_Exercise directions_: Copy task. Retype the whole listing exactly, omitting any picture in it.

_Records supplied_:
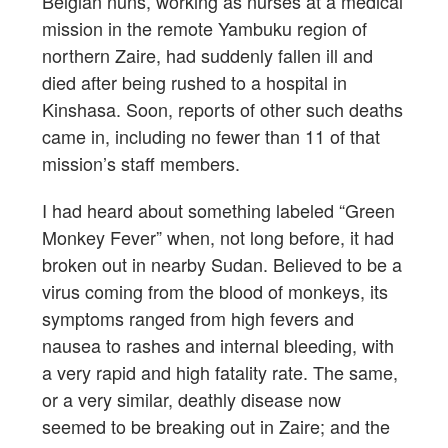
Belgian nuns, working as nurses at a medical
mission in the remote Yambuku region of
northern Zaire, had suddenly fallen ill and
died after being rushed to a hospital in
Kinshasa. Soon, reports of other such deaths
came in, including no fewer than 11 of that
mission’s staff members.
I had heard about something labeled “Green
Monkey Fever” when, not long before, it had
broken out in nearby Sudan. Believed to be a
virus coming from the blood of monkeys, its
symptoms ranged from high fevers and
nausea to rashes and internal bleeding, with
a very rapid and high fatality rate. The same,
or a very similar, deathly disease now
seemed to be breaking out in Zaire; and the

_Answer to this task_:
Belgian nuns, working as nurses at a medical
mission in the remote Yambuku region of
northern Zaire, had suddenly fallen ill and
died after being rushed to a hospital in
Kinshasa. Soon, reports of other such deaths
came in, including no fewer than 11 of that
mission’s staff members.
I had heard about something labeled “Green
Monkey Fever” when, not long before, it had
broken out in nearby Sudan. Believed to be a
virus coming from the blood of monkeys, its
symptoms ranged from high fevers and
nausea to rashes and internal bleeding, with
a very rapid and high fatality rate. The same,
or a very similar, deathly disease now
seemed to be breaking out in Zaire; and the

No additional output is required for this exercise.